Introduction to the Special Issue on Singular Cardinals Combinatorics

During May 1–6, 2004 a workshop on Singular Cardinals Combinatorics sponsored by the Pacific Institute of Mathematical Sciences (PIMS) was held at the Banff International Research Station (BIRS). The workshop was organized by Claude Laflamme, Stevo Todorcevic, and the author. The topic was an outgrowth of major recent advances in forcing and combinatorics and the discovery of a new “natural structure” in ZFC. Tools that were originally developed to study the Singular Cardinals Hypothesis, such as Forcing and PCF theory, have revealed extensive, surprising new relationships. Explorations of “lower bounds" via inner model theory have suggested new squarelike principles that have, in turn, fed back into topics related to PCF theory and forcing. Perhaps most strikingly, new objects have been discovered whose existence depends on the Axiom of Choice but are nonetheless definable. These include examples of “scales”, canonical stationary sets and ideals, and superatomic Boolean Algebras. These discoveries have led to a host of new problems, related to but distinct from the classical questions surrounding the PCF theory. The conference gathered experts in the various subdisciplines to discuss the interconnecting results with the goal of organizing the area and setting programs for continued research.
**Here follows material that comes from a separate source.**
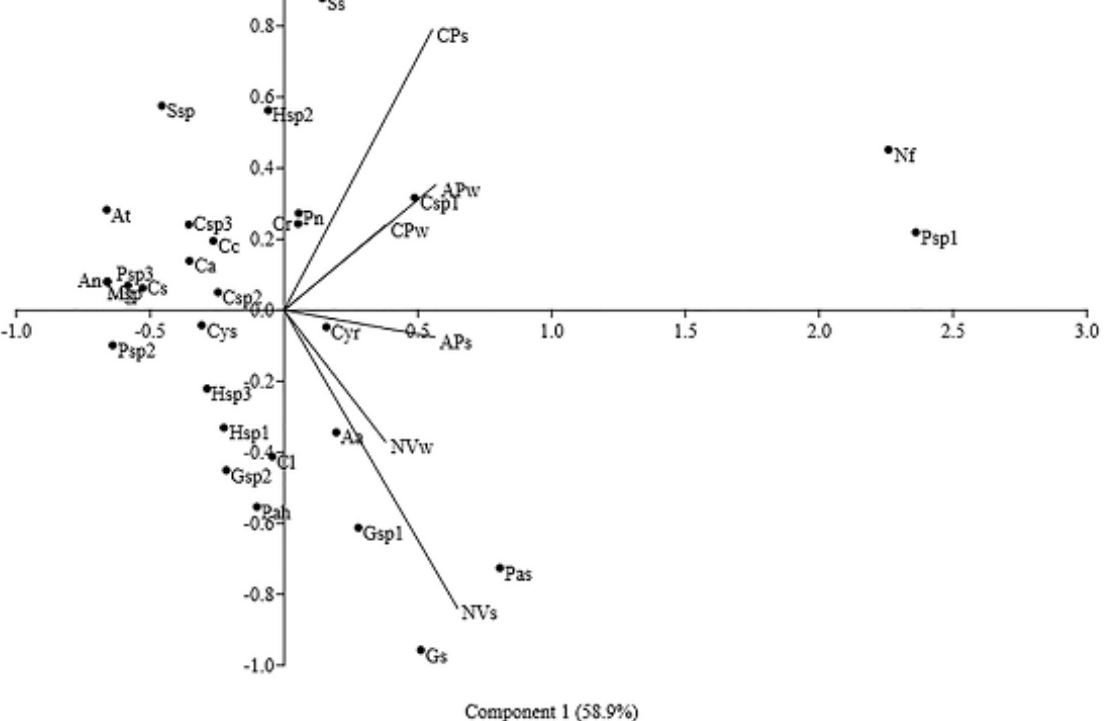
Figure 3. Association (principal component analysis) of ant species with three environments from rural properties located in Colônia São Manoel, Pelotas, RS, Brasil, (2017 – 2018). *APs: agroecological peach orchard (summer); APw: agroecological peach orchard (winter); CPs: conventional peach orchard (summer); CPw; conventional peach orchard (winter); NVs: native vegetation (summer); NVw: native vegetation (winter) **Gs: Gnamptogenys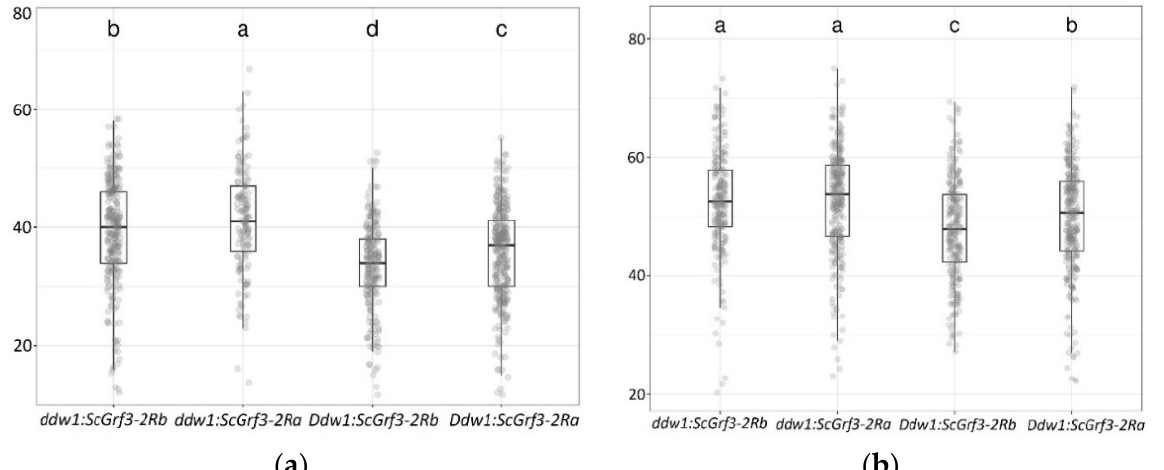
Figure 4. Thousand-grain weight (grams) in recombinant triticale lines with different combinations of Ddw1 and ScGrf3-2R alleles in 2018 ( a ) and 2019 ( b ). Letters denote significantly different groups at a significance level of 0.05 according to Tukey’s test. The rectangles show the interval between the 1st and 3rd quartiles, the vertical lines show the maximum and minimum values, the horizontal line inside the rectangle indicates the median, dots show the individual values of individual plants.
The participants at the workshop were Uri Abraham, David Aspero, Joan Bagaria, James Cummings, Mirna Džamonja, Todd Eisworth, Matthew Foreman, Moti Gitik, Andreas Hajnal, Tetsuya Ishiu, Menachem Kojman, Claude Laflamme, Jean Larson, Andreas Liu, Menachem Magidor, Juan Carlos Martinez, William Mitchell, Ernest Schimmerling, Masahiro Shioya, John Steel, Katherine Thompson, Stevo Todorcevic, Philip Welch, and Hugh Woodin. At the conference, it was felt that collecting papers summarizing the results of the talks and collections of questions would further the goals of the conference. This volume is the result. The participants would particularly like to thank BIRS and PIMS for sponsoring the conference and the Notre Dame Journal of Formal Logic for publishing the proceedings.